───── RECORDS FOR THIS TASK

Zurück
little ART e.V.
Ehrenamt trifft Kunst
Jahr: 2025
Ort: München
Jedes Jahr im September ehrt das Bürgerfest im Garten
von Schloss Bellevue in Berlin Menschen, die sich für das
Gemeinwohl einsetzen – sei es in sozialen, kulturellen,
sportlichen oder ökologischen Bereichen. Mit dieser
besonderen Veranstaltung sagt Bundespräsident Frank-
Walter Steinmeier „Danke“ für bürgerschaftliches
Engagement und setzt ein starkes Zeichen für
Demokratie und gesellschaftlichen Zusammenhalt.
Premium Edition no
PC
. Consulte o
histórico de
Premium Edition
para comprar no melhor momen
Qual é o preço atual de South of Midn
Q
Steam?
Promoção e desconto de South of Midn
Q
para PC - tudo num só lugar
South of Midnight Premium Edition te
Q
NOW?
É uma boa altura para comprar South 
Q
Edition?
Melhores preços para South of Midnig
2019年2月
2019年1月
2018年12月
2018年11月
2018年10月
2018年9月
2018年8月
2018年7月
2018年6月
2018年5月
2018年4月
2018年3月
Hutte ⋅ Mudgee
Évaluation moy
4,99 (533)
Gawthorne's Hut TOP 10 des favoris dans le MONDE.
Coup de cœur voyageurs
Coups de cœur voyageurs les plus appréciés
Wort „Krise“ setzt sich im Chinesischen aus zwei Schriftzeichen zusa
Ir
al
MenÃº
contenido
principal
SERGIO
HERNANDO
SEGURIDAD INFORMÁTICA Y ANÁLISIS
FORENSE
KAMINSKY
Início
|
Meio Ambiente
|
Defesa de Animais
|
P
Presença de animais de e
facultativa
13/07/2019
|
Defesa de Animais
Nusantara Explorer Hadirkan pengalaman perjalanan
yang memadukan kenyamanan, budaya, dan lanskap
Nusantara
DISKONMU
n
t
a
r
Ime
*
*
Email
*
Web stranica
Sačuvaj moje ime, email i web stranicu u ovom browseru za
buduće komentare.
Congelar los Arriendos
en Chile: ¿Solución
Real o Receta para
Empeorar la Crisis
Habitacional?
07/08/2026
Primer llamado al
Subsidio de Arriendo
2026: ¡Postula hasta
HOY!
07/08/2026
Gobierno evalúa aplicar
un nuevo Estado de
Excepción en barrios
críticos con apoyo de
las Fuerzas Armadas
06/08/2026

──────────

TASK TO COMPLETE :: Your answer should consist only of the count of lines in the data that contain "comprar".

ANSWER SPACE :: 2